─── Data excerpt

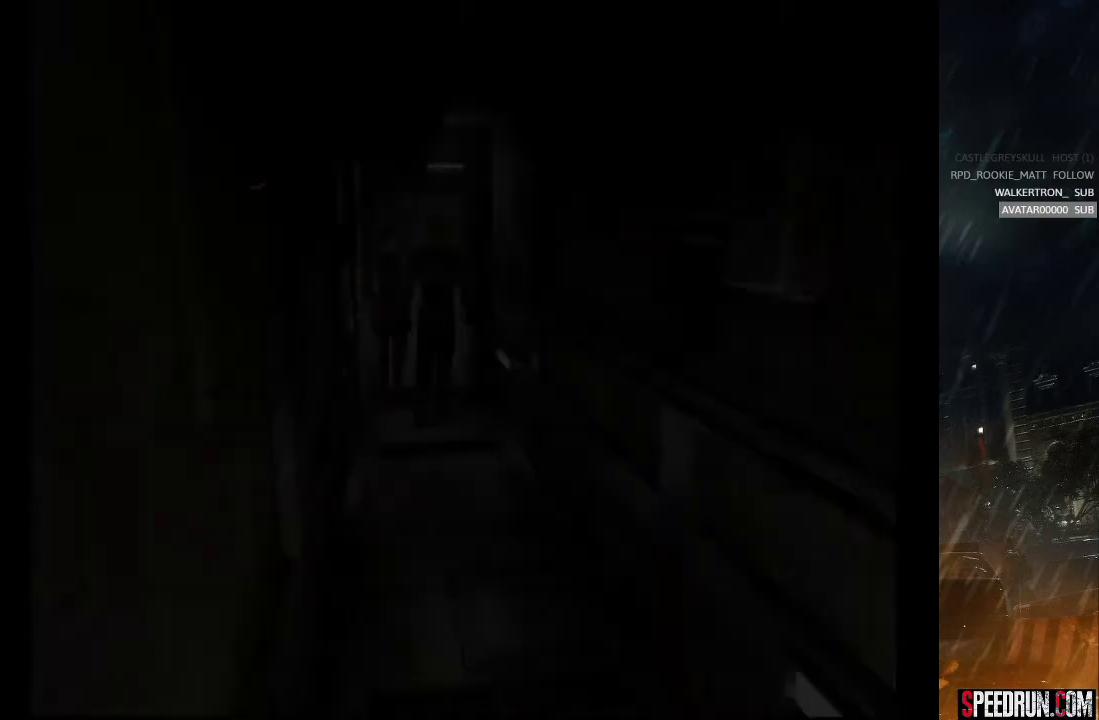
{"buttons": ["SQUARE", "DPAD_UP"], "right_stick": "center", "events": []}
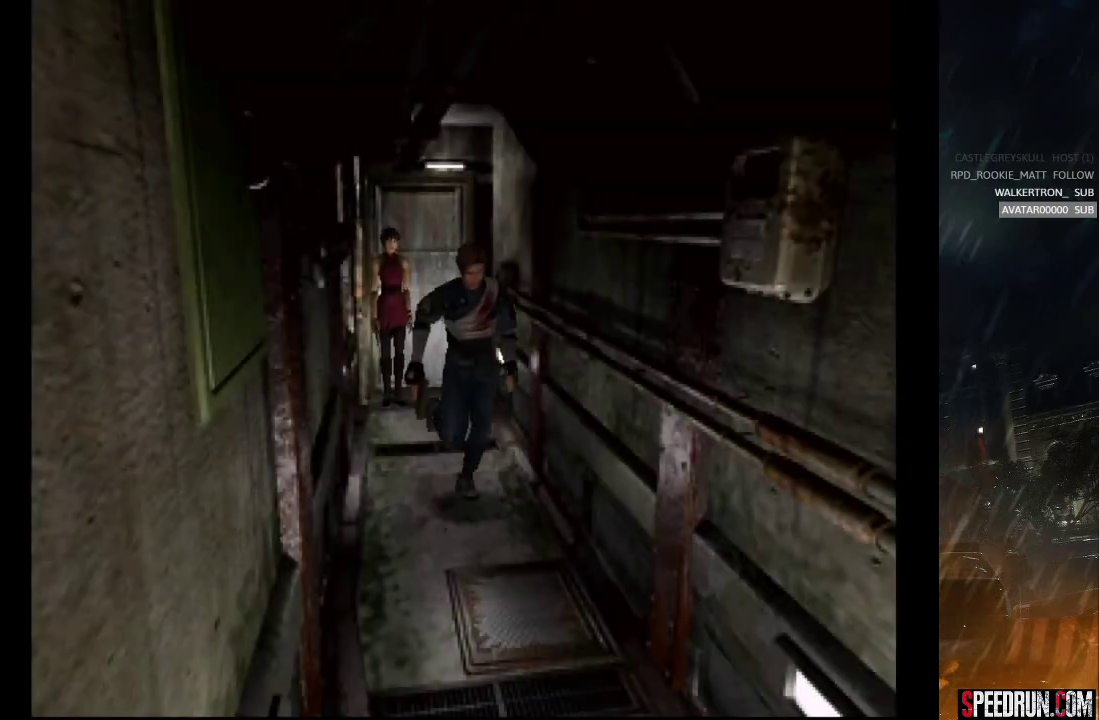
{"buttons": ["SQUARE", "DPAD_UP"], "right_stick": "center", "events": []}
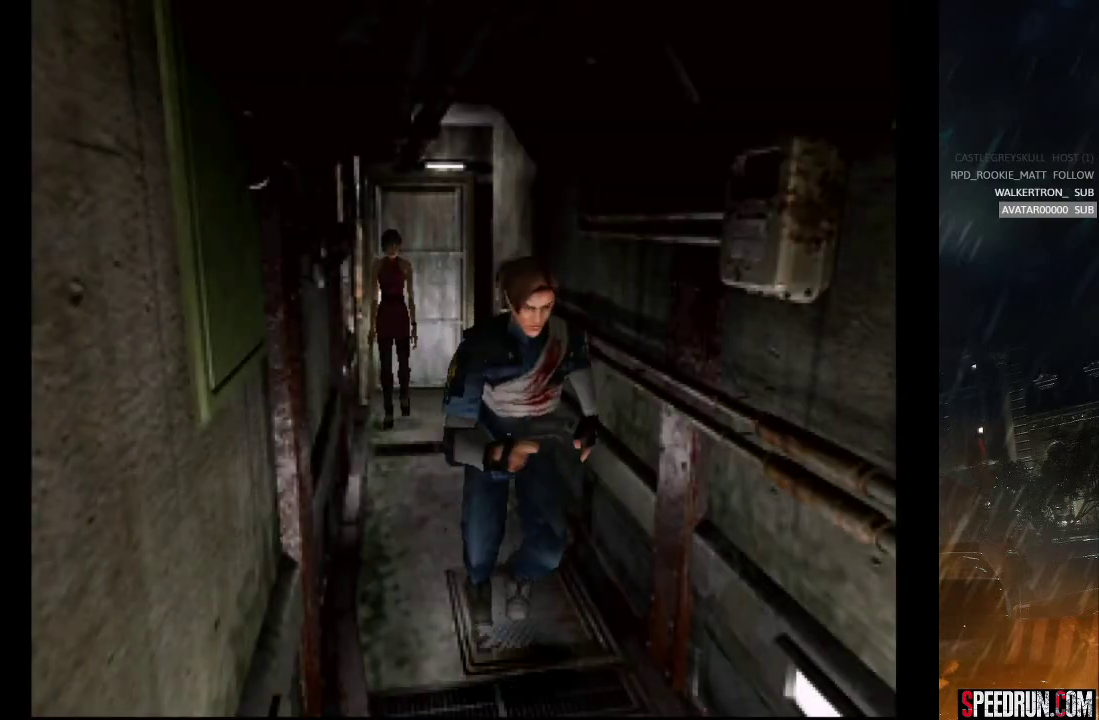
{"buttons": ["SQUARE", "DPAD_UP"], "right_stick": "center", "events": []}
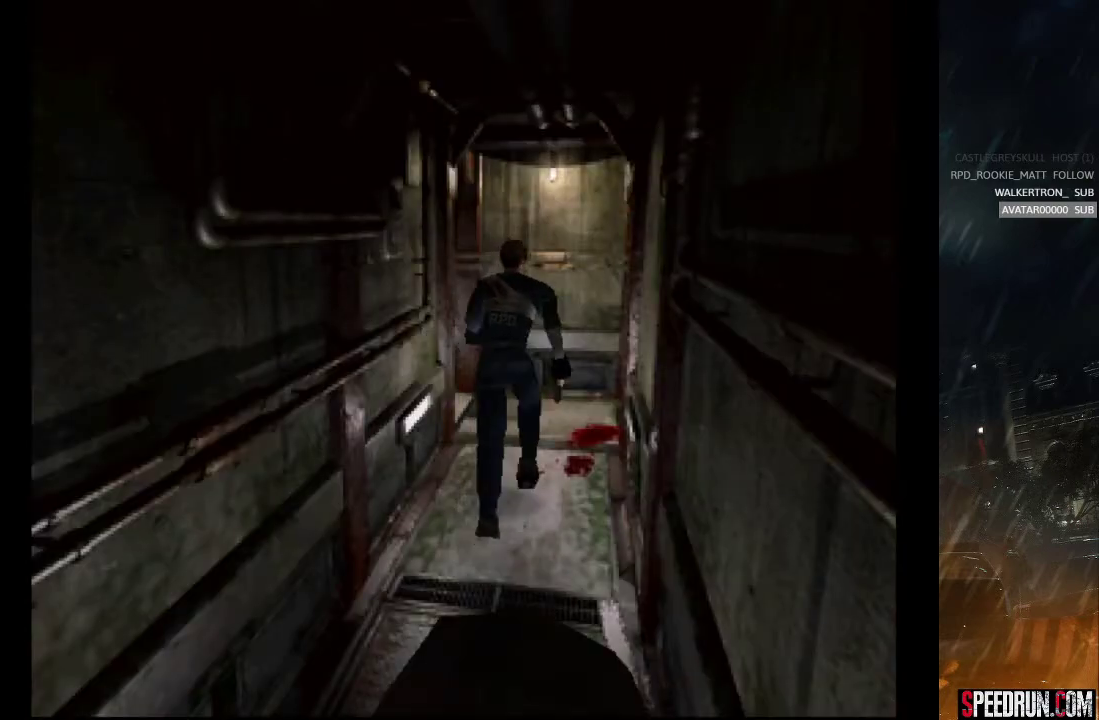
{"buttons": ["SQUARE", "DPAD_UP", "DPAD_RIGHT"], "right_stick": "center", "events": [[417, "DPAD_RIGHT", "down"]]}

──────

**Work request:** When you return the listing, keep it exact and omit any pictures it holds.

**Answer:**
{"buttons": ["SQUARE", "DPAD_UP"], "right_stick": "center", "events": []}
{"buttons": ["SQUARE", "DPAD_UP"], "right_stick": "center", "events": []}
{"buttons": ["SQUARE", "DPAD_UP"], "right_stick": "center", "events": []}
{"buttons": ["SQUARE", "DPAD_UP", "DPAD_RIGHT"], "right_stick": "center", "events": [[417, "DPAD_RIGHT", "down"]]}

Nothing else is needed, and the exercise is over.